A good example in the Bible of a master who treated his slaves and servants rightly is Boaz, in the book of Ruth. As soon as Boaz enters the scene all you see is godliness. He comes out to his field and to his servants says these words “May the Lord be with you.” Instantly his servants respond, “May the Lord bless you.” This is not normal. How many of you have had bosses who walked into the office and said to you, “The grace of our Lord Jesus Christ be with you.” With you responding “…and also with you?” Never. That never happens. But with Boaz it does, because he’s a godly man, who obviously shares his faith with his servants and cares for them very well.
This leads again to the gospel. The master’s treatment of his slaves is to be a reflection of how the true Master (God) has treated them in Christ. If a master realizes this, that the highest Master has been so gracious with him through the life and ministry of Jesus, how could he then turn around and be harsh with his slaves? If his slaves, servants, or employees are believers, they’re more than slaves, servants, or employees – they’re brothers and sisters in Christ standing on the same level he is before God. If his slaves, servants, or employees aren’t Christians, they stand in a precarious position under the wrath of God and need to hear and see the gospel from their master. You see it’s because of the gospel that Christianity gave freedom in slavery where a good quality of life could really be enjoyed. This freedom within slavery would ultimately lead to a freedom from slavery, and that is a very good thing.
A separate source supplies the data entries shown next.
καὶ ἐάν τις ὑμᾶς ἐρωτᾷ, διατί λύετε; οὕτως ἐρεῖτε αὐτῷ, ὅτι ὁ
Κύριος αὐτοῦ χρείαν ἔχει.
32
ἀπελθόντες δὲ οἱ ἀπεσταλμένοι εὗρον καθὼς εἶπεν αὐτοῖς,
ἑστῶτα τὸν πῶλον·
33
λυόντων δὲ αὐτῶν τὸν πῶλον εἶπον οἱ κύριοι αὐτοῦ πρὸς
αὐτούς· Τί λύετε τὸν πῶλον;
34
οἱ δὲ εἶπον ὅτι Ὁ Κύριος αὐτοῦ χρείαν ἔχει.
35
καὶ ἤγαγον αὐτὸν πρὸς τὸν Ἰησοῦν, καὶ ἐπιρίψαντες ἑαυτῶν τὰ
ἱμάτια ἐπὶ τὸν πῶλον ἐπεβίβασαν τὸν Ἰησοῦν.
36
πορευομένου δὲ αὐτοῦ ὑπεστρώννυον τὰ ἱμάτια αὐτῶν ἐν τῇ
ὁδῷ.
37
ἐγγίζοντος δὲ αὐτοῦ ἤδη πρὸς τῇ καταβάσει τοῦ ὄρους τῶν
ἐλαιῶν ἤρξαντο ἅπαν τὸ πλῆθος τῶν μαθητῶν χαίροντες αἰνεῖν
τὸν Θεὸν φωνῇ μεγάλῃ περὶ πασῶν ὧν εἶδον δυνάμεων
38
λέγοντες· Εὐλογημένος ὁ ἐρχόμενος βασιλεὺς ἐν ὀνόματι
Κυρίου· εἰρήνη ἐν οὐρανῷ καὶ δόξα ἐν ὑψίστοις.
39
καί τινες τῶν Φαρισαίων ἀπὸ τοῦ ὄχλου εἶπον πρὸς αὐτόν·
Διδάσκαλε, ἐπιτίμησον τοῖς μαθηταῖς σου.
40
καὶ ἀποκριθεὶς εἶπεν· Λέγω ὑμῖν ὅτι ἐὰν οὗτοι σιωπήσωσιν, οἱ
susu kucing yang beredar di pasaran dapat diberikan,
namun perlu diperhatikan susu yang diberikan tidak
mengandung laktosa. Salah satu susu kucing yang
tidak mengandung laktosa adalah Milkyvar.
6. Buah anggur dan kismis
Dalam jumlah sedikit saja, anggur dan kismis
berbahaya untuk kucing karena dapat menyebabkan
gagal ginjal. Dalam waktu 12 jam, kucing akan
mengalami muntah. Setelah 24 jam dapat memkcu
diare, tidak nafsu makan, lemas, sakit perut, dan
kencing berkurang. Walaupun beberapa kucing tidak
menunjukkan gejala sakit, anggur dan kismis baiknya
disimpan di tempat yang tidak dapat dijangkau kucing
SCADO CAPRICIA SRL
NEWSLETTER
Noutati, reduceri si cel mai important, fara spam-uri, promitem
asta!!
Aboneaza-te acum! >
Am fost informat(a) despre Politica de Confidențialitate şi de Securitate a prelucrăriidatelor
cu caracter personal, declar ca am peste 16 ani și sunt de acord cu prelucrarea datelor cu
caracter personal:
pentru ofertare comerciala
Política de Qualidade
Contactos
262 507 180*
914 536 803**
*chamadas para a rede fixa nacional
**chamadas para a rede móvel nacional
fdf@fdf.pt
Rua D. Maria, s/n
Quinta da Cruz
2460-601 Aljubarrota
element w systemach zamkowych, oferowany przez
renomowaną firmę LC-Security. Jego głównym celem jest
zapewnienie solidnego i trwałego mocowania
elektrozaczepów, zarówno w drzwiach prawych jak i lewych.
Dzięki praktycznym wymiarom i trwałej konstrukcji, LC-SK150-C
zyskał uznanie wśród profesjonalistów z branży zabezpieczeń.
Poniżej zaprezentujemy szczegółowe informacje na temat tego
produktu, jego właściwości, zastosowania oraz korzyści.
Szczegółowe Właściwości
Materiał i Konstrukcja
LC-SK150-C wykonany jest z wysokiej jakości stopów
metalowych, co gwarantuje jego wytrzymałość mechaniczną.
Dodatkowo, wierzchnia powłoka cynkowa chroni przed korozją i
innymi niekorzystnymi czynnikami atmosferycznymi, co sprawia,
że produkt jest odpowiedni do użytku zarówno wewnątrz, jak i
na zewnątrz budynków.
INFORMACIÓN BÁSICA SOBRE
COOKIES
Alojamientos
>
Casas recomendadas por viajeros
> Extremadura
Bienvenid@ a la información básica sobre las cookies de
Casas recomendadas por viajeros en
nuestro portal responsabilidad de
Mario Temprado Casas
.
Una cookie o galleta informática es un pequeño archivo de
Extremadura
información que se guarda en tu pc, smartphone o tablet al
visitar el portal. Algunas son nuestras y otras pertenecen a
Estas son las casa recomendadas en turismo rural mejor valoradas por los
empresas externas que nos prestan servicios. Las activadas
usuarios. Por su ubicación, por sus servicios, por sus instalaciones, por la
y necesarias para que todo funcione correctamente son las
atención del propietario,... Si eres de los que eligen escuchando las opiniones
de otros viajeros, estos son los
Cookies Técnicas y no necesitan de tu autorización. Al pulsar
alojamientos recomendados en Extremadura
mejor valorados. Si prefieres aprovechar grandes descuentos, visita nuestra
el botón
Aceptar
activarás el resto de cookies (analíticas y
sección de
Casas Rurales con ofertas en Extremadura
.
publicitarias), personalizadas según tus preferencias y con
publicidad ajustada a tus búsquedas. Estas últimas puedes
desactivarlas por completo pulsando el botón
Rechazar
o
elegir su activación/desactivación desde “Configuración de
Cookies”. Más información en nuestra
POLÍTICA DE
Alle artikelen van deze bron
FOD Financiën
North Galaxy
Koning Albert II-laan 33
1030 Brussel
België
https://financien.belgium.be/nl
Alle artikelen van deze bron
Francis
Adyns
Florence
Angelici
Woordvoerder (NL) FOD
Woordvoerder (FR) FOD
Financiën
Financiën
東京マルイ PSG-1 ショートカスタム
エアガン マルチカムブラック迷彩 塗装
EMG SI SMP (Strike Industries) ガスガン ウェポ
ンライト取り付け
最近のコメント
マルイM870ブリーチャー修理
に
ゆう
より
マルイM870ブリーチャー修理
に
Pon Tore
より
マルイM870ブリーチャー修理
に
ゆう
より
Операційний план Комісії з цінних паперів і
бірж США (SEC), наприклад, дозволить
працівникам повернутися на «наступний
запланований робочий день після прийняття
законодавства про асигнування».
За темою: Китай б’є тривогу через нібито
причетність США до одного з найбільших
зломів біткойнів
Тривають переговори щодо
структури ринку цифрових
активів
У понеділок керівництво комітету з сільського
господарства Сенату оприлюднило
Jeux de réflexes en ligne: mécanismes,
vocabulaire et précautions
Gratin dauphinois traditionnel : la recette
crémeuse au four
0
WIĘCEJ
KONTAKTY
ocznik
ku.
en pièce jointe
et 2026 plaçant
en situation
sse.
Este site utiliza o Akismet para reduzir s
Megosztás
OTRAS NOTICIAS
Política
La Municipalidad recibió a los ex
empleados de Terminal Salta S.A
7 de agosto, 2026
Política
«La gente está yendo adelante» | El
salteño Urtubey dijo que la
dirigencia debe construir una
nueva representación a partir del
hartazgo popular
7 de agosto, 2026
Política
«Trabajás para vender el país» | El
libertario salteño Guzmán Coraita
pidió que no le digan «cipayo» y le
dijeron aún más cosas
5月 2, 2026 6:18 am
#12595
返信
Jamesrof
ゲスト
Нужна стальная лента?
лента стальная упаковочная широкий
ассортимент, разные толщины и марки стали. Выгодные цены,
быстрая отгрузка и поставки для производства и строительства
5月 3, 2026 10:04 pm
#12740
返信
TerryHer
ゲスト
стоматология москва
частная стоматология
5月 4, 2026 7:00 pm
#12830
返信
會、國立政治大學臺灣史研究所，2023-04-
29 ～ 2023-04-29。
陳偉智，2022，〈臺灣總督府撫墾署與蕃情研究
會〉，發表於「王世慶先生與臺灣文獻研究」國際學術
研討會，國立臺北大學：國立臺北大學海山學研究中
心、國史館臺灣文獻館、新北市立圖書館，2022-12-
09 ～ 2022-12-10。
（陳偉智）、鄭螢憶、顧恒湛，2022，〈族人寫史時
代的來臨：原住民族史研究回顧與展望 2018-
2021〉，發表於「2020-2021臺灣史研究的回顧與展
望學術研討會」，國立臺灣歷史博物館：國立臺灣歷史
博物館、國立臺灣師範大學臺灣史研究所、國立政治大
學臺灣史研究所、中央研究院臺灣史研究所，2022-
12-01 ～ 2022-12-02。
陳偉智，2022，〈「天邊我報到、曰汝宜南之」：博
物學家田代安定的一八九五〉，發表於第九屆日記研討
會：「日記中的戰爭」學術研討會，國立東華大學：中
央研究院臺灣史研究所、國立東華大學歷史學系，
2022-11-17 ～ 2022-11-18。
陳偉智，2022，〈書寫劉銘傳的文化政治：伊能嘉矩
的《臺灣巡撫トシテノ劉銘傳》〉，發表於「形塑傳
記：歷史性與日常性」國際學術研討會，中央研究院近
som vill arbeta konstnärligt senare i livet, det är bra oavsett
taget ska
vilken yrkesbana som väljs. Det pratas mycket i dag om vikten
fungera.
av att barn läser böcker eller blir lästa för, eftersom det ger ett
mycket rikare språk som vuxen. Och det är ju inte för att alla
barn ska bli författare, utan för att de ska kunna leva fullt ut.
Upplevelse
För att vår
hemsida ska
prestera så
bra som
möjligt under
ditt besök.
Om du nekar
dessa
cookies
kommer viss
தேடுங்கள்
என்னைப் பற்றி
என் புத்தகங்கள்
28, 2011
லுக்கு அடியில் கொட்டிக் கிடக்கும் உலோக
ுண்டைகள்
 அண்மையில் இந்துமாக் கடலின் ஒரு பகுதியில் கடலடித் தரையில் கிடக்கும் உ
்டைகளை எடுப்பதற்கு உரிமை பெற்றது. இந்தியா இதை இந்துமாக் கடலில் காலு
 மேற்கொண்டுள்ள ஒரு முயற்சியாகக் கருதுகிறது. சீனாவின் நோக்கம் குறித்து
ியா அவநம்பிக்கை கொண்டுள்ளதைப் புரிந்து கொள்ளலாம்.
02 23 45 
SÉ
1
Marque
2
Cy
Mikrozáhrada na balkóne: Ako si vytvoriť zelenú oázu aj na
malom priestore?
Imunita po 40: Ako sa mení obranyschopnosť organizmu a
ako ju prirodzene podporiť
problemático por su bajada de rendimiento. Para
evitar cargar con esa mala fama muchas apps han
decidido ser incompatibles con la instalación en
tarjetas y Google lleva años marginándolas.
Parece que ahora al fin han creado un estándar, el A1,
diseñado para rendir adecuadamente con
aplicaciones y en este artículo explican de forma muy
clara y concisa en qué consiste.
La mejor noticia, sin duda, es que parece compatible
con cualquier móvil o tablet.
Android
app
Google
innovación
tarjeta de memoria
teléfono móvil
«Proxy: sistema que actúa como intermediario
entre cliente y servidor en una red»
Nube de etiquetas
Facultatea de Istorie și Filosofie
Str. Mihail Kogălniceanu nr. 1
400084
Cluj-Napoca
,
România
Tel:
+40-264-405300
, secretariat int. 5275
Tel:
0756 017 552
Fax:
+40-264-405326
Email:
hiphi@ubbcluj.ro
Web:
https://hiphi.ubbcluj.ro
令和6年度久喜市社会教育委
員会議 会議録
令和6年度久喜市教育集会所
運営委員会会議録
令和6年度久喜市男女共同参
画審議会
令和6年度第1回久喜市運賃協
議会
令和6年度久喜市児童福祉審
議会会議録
To end I want to challenge you and call to you.
Be challenged: whether you’re a boss or an employee, as you approach your work this week remember that in your work you really serve the true Master, the Lord Christ. Fear Him, work for Him, from and with a full heart, being diligent to please Him in whatever you do, knowing that from Him you will receive an inheritance, which is Christ Himself, the Lord of glory. Remember the non-Christians around you, whether they’re your boss or your employee, due to their unbelief they remain under the wrath of God. And God, in His grace, has placed you in their life to hear and see how the gospel believing in the gospel changes how you work. Let them watch you, see how you work, encourage them to ask questions…it just might change everything.
Be called: you were once dead, lost, you were slaves to sin living life under your master the devil. But God, in His great mercy, even while you and I were sinners, sent Christ to die and purchase us for Him.
“Long my imprisoned spirit lay, fast bound in sin and nature’s night; thine eye diffused a quickening ray, I woke the dungeon flamed with light; my chains fell off, my heart was free, I rose…went forth…and followed Thee!”